This is my third post based on interviews with six individuals that work on or with artificial intelligent in the workplace. Here, I’ll focus on the development of artificial intelligence tools. It’s critical to keep in mind that these are tools constructed by people, which can sometimes lead to unintended consequences.
When building artificial intelligence, consistent results are key. While speaking with one individual about the results of a machine learning model implemented in his company, he said that one thing he could count on was consistency - even if it was wrong, it was consistently wrong. In this case, the model classified customer service tickets and his team knew when it a ticket was classified incorrectly. An incorrect classification was fairly obvious, and it had low stakes. But, consistently wrong results could have devastating effects in other situations. Companies and organizations are building artificial intelligence, especially machine learning and deep learning, have a responsibility to think about these two questions: how can things go wrong and what can we do to prevent it?
What has gone wrong?
Simply searching “AI mistakes” or “artificial intelligence failures” in your preferred search engine will yield many instances where artificial intelligence “failed.” Some relatively well-known failures include Google’s photo tagging software identifying black people as gorillas in 2015 and a beauty pageant “judged by AI” in 2016 that ended with nearly all white winners. AI has also resulted in injury and death, such as the child that was injured after a security robot ran over it in Palo Alto and the first death associated with Tesla’s autopilot feature.
What is the cause?
A cause of many artificial intelligence “failures” or “mistakes” is biased algorithms. And, unfortunately, many firms and organizations are relying on artificial intelligence built with flawed algorithms and taking the results as infallible and objective. I recently listened to an episode of the 99% Invisible podcast, called “The Age of the Algorithm.” The episode focuses on Cathy O’Neil and her book, Weapons of Math Destruction: How Big Data Increases Inequality and Threatens Democracy, which explores the effects of poorly-designed algorithms. She covers the court system’s use of programs like Northpoint, which judges sometimes use to predict the likelihood of recidivism (committing another crime). However, many believe the tool is inherently biased against blacks because it considers questions like whether the defendant grew up in a high-crime neighborhood. This is a terrifying prospect when a judge may be considering your score when deciding how long to sentence you to prison.

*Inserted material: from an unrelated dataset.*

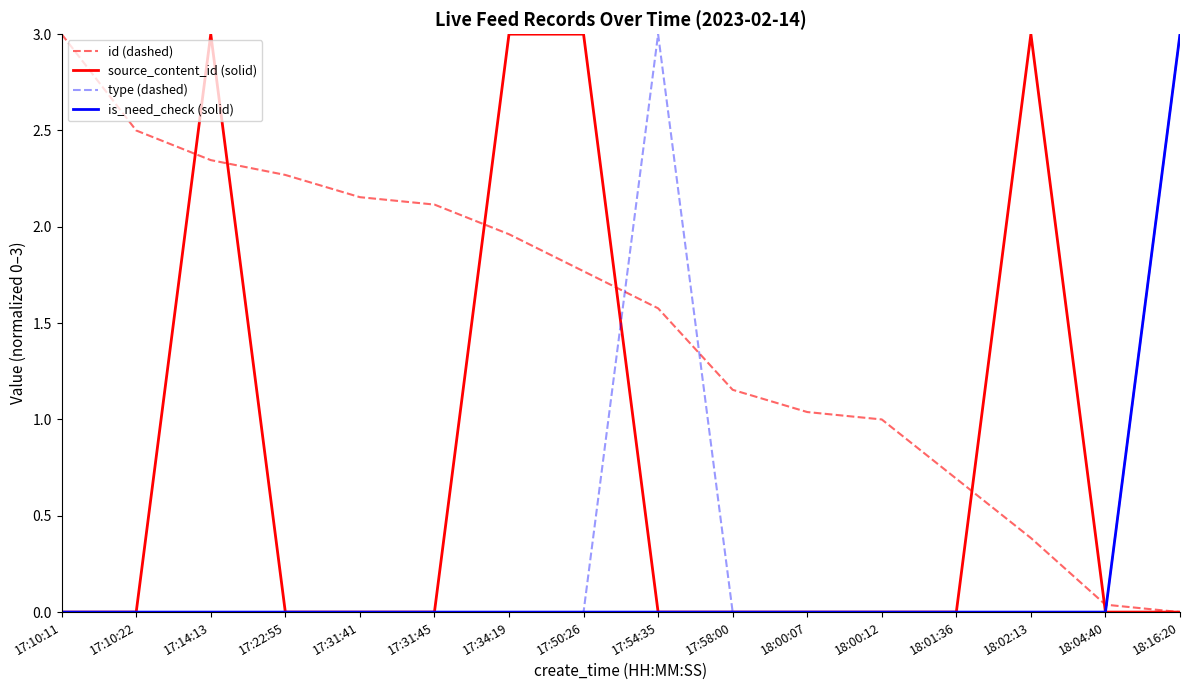

Which series ends up on top after the final intersection of id (dashed) and is_need_check (solid)?

is_need_check (solid)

“Garbage in, garbage out.”
In addition to the two questions I raised earlier, firms and organizations can take a number of proactive steps to avoid consistently incorrect or biased results. Roman Valensky proposed the following five best practices in an article for the Harvard Business Review:
“Controlling user input to the system and limiting learning to verified data inputs.

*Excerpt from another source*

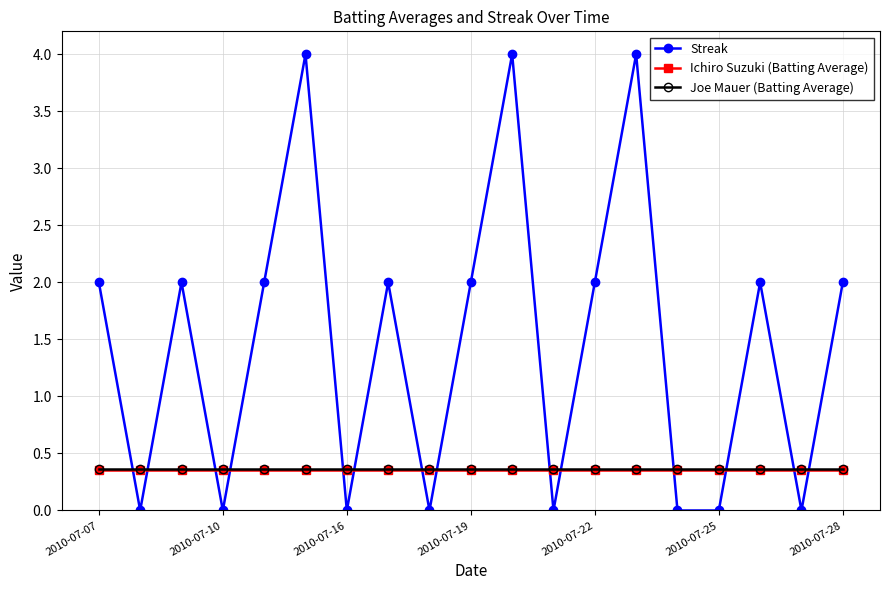

Which series has the largest total across all categories?

Streak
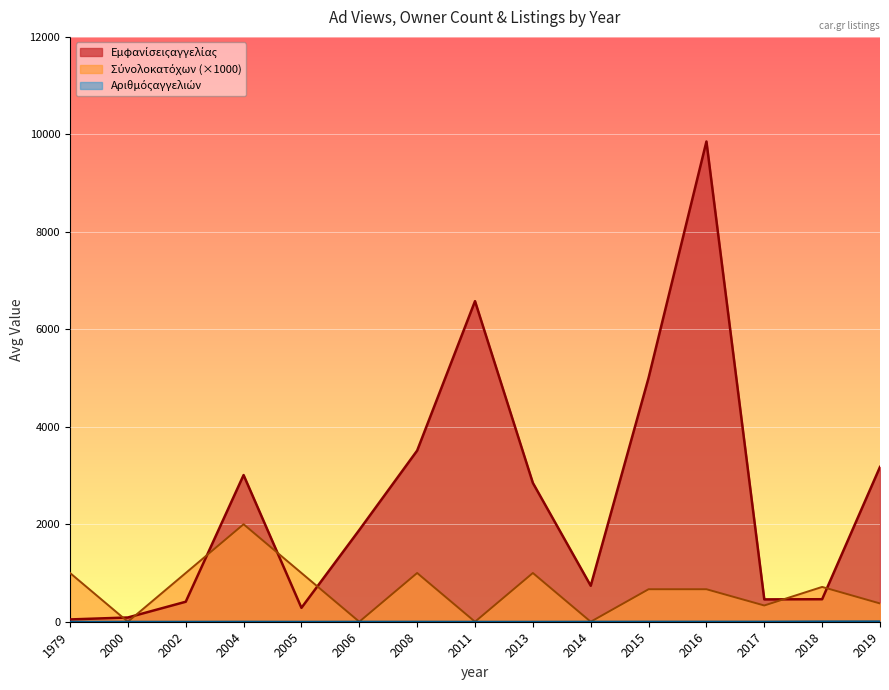

At which category is the sum across all series the highest?

2016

Checking for racial, gender, age, and other common biases in your algorithms.
Explicitly analyzing how your software can fail, and then providing a safety mechanism for each possible failure.

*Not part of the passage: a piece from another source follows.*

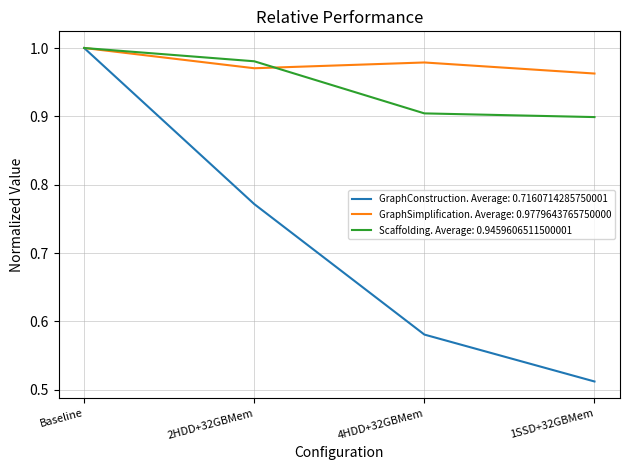

What position from the left is 2HDD+32GBMem?

2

Having a less “smart” backup product or service available.
Having a communications plan in place to address the media in case of an embarrassing failure. (Hint: Start with an apology.)”
I’d like to add one more suggestion to his list: work with a diverse team. Individuals of different races, cultures, and backgrounds interacting with your product and service may draw out some of those biases naturally. In the end, however, it’s important to remember that while the results might be consistent, that doesn’t mean they’re right.